Congratulations. I know this is a great -- it's a big win for you folks and also for the patients. A couple of quick questions. So Phil, are these vials a single-use vial or can it be multiple use? And then also in terms of the launch itself, is it going to be in some sort of waves in the sense, initially you reach out to the IDNs and then to the community hospitals and so forth? Or is it going to be a complete launch across the different segments of the patient population?

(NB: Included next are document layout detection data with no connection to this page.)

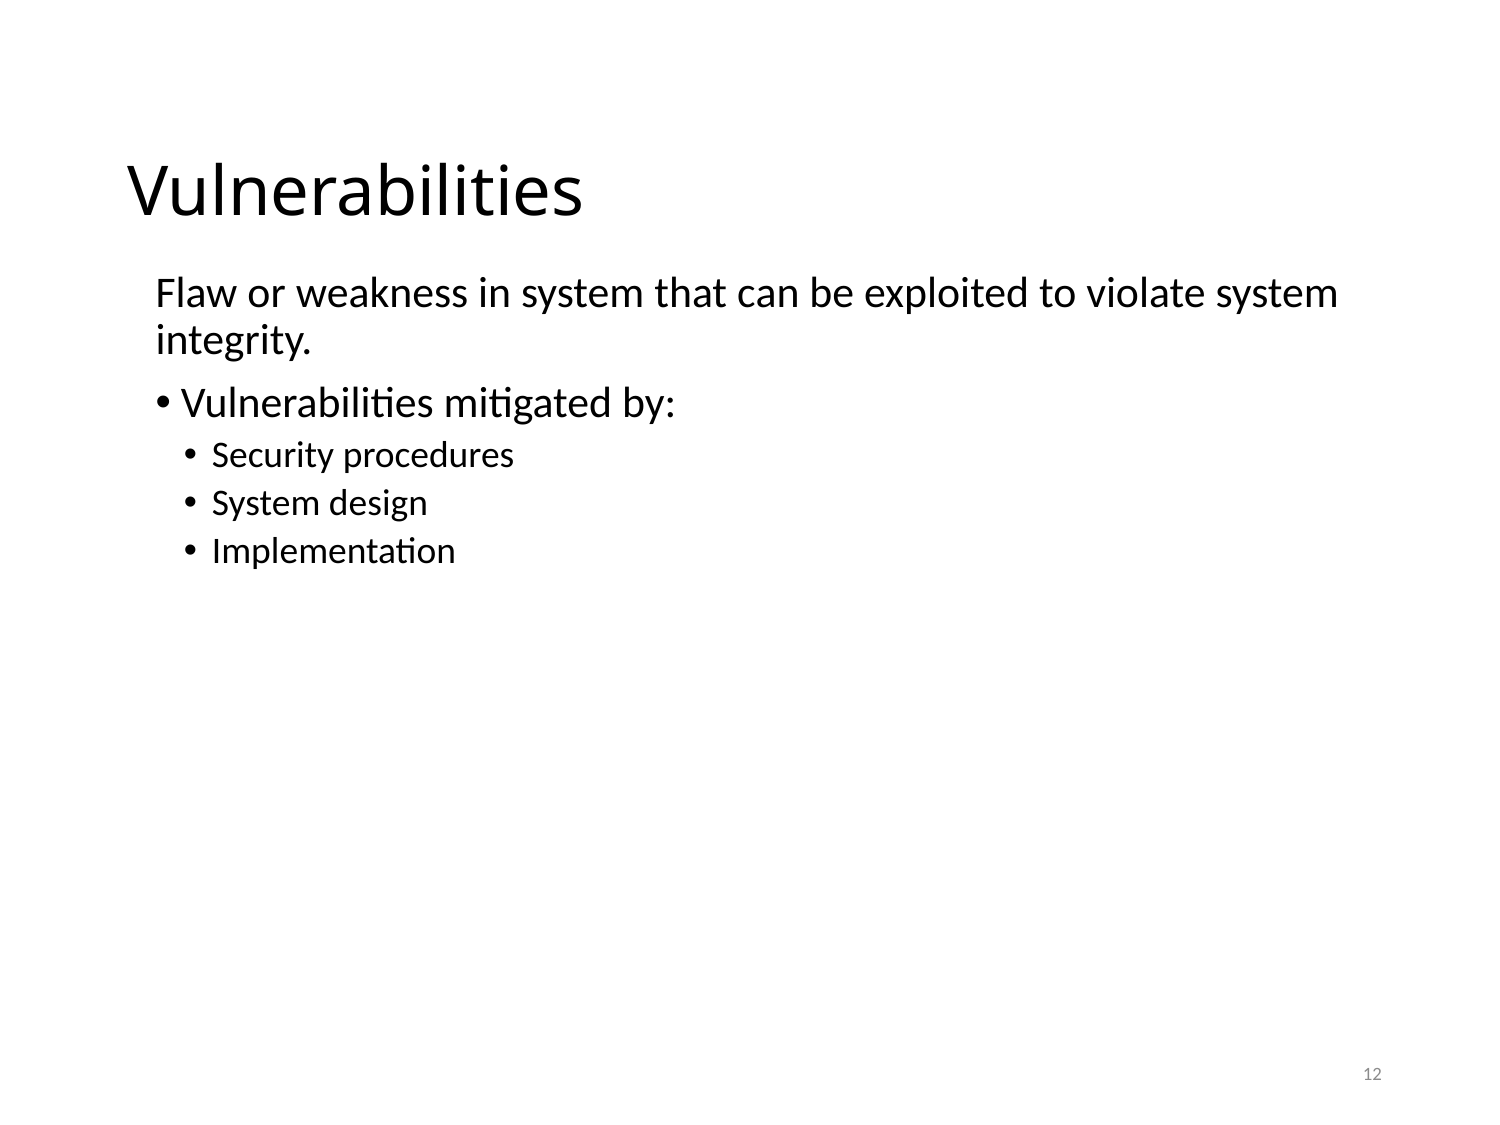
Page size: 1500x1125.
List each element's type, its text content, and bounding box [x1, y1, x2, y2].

list Flaw or weakness in system that can be exploited to violate system integrity. Vulnerabilities mitigated by: Security procedures System design Implementation [112, 262, 1388, 958]
title Vulnerabilities [112, 99, 1388, 262]
slide_number 12 [1059, 1042, 1397, 1103]
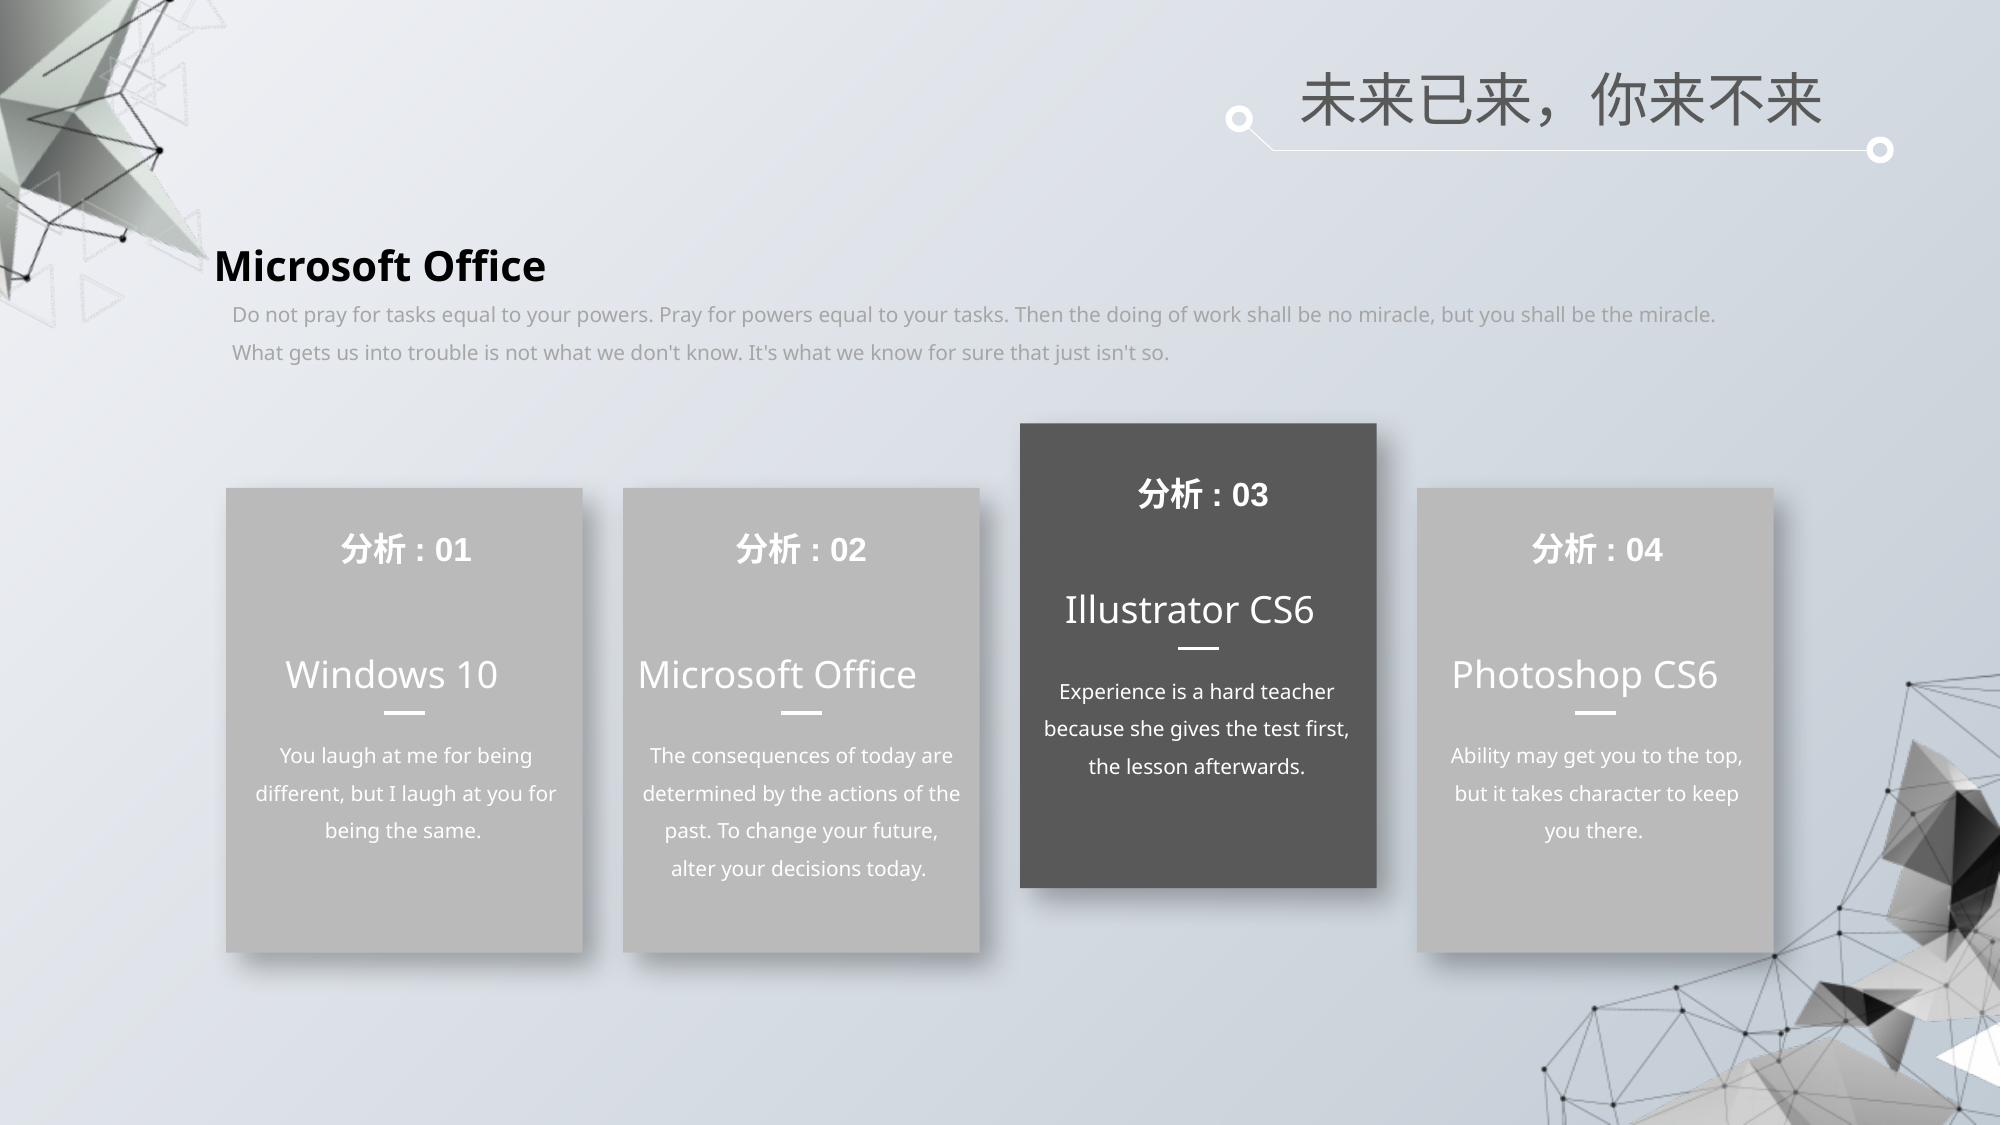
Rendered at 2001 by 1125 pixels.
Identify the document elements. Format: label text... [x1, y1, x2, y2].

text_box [1420, 521, 1774, 853]
text_box 未来已来，你来不来 [1284, 55, 1865, 108]
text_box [624, 521, 979, 890]
text_box [1019, 422, 1378, 889]
text_box Do not pray for tasks equal to your powers. Pray for powers equal to your tasks. Then the doing of work shall be no miracle, but you shall be the miracle. What gets us into trouble is not what we don't know. It's what we know for sure that just isn't so. [217, 282, 1774, 372]
picture [0, 0, 382, 407]
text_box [1020, 465, 1374, 788]
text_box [1228, 108, 1891, 161]
text_box [622, 487, 981, 954]
picture [1426, 665, 2000, 1125]
text_box Microsoft Office [307, 232, 562, 297]
text_box [225, 487, 584, 954]
text_box [1416, 487, 1775, 954]
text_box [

Yes. Thanks, RK. So firstly, to the first question, yes, single-use vial. And regarding the launch, no, I wouldn't say it's going to be in waves. We've clearly identified over 90% of the patients and the procedural concentration in the IDNs and the community centers. So our initial footprint includes both. But we do know that the patients are concentrated in those centers. They've been on a tremendous journey for many years and ultimately end up having surgeries at these hospitals. And as I mentioned earlier, of the 500 or so IDNs and community practices that are in the total target list, there are just under 100 of those that represent the vast majority of the potential there, and that's where we'll be focusing our initial work.

Thank you very much, RK. So with that, I'd like to thank you for taking the time to join us today. We are profoundly grateful to the NIH clinicians, the FDA and most importantly, the patients and families whose trust, commitment and perseverance made this breakthrough possible. The FDA approval of PAPZIMEOS marks a truly historic milestone for the RRP community, delivering the first and the only approved therapy for adults with this rare, debilitating and potentially life-threatening disease. With an estimated 27,000 adult patients in the U.S., this approval represents a fundamentally new era of treatment. This is a proud day for Precigen, especially our team who have worked so hard to bring this to reality. We look forward to swiftly delivering PAPZIMEOS to physicians and patients and to continuing our mission to advance meaningful innovations for those with high unmet needs. Thank you again for participating.

Thank you, presenters. And ladies and gentlemen, this concludes today's conference call. Thank you all for joining. You may now disconnect.